**DESCRIPTION OF THE TASK**
Copy out every line of the data where the word "full" is found.

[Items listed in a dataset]
+ + + + +

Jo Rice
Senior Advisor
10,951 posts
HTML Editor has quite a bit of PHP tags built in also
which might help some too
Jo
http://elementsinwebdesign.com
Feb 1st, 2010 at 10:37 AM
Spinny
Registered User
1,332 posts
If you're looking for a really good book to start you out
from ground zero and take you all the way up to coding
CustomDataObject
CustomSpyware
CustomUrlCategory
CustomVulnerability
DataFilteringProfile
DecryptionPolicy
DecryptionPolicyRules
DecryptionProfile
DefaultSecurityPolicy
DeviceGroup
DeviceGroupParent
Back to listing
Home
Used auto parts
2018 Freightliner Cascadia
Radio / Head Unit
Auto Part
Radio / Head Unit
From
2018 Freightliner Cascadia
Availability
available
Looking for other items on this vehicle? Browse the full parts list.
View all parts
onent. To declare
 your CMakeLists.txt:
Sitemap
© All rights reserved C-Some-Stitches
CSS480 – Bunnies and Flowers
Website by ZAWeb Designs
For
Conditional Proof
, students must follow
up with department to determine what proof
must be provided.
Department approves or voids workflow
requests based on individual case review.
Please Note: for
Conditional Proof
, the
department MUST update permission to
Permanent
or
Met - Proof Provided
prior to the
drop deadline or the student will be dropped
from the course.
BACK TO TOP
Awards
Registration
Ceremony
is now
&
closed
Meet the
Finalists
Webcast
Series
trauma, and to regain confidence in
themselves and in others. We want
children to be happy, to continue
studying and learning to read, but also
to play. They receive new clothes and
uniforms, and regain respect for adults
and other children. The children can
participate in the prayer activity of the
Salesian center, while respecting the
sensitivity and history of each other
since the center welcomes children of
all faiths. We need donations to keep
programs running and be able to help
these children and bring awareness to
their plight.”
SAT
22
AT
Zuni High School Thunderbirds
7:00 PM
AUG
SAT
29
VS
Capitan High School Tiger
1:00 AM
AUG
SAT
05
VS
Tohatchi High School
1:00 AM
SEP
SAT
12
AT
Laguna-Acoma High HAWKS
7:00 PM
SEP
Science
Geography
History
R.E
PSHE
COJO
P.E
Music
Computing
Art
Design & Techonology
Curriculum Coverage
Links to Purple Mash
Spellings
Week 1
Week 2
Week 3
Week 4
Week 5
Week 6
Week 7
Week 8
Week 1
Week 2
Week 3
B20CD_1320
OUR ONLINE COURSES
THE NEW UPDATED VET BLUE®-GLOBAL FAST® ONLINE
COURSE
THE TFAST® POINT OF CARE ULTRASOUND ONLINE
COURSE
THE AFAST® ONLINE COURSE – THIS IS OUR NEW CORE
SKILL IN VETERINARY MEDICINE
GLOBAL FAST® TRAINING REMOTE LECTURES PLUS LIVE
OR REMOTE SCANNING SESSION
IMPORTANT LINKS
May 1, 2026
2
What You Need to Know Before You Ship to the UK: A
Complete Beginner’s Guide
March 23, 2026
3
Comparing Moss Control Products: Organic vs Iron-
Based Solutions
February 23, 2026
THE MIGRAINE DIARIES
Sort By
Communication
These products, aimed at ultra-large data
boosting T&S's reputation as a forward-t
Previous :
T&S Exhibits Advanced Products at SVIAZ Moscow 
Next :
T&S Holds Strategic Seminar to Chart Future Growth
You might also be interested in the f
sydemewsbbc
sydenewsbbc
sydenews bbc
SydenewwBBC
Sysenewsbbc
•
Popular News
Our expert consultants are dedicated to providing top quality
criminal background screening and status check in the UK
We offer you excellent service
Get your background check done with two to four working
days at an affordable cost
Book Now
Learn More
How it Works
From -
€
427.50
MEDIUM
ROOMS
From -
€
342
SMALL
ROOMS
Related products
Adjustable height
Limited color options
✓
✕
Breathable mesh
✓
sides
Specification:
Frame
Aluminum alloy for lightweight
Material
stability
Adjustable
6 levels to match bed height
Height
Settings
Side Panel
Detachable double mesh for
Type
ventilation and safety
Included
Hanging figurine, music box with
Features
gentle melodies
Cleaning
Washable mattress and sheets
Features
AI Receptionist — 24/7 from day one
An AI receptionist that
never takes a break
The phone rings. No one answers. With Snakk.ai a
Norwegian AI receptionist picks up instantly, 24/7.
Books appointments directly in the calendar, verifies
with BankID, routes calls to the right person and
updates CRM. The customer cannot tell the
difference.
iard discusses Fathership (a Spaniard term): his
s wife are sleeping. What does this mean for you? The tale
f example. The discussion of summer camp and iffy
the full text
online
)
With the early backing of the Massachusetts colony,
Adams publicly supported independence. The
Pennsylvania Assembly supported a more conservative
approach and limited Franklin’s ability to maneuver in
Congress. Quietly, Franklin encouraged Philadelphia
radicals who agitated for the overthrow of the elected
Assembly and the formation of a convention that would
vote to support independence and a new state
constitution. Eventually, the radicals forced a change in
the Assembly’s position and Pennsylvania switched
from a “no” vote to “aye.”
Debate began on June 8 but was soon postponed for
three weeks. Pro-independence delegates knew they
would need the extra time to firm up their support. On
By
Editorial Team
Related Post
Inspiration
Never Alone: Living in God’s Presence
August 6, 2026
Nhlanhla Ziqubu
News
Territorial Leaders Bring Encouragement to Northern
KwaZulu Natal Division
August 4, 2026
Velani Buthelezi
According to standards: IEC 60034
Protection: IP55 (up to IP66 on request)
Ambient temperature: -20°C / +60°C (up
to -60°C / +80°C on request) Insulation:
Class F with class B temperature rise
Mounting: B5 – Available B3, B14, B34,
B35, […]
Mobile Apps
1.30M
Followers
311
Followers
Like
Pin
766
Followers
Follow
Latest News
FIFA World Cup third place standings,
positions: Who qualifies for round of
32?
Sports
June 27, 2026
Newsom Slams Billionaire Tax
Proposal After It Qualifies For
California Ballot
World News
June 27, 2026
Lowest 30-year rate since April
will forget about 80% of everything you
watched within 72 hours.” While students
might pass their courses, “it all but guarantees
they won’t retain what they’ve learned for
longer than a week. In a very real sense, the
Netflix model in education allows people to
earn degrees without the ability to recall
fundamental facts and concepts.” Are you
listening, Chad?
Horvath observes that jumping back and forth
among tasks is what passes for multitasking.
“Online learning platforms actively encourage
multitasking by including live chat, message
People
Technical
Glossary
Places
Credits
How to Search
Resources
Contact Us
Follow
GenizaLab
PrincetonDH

+ + + + +

**ANSWER TO THIS EXERCISE**
Looking for other items on this vehicle? Browse the full parts list.
the full text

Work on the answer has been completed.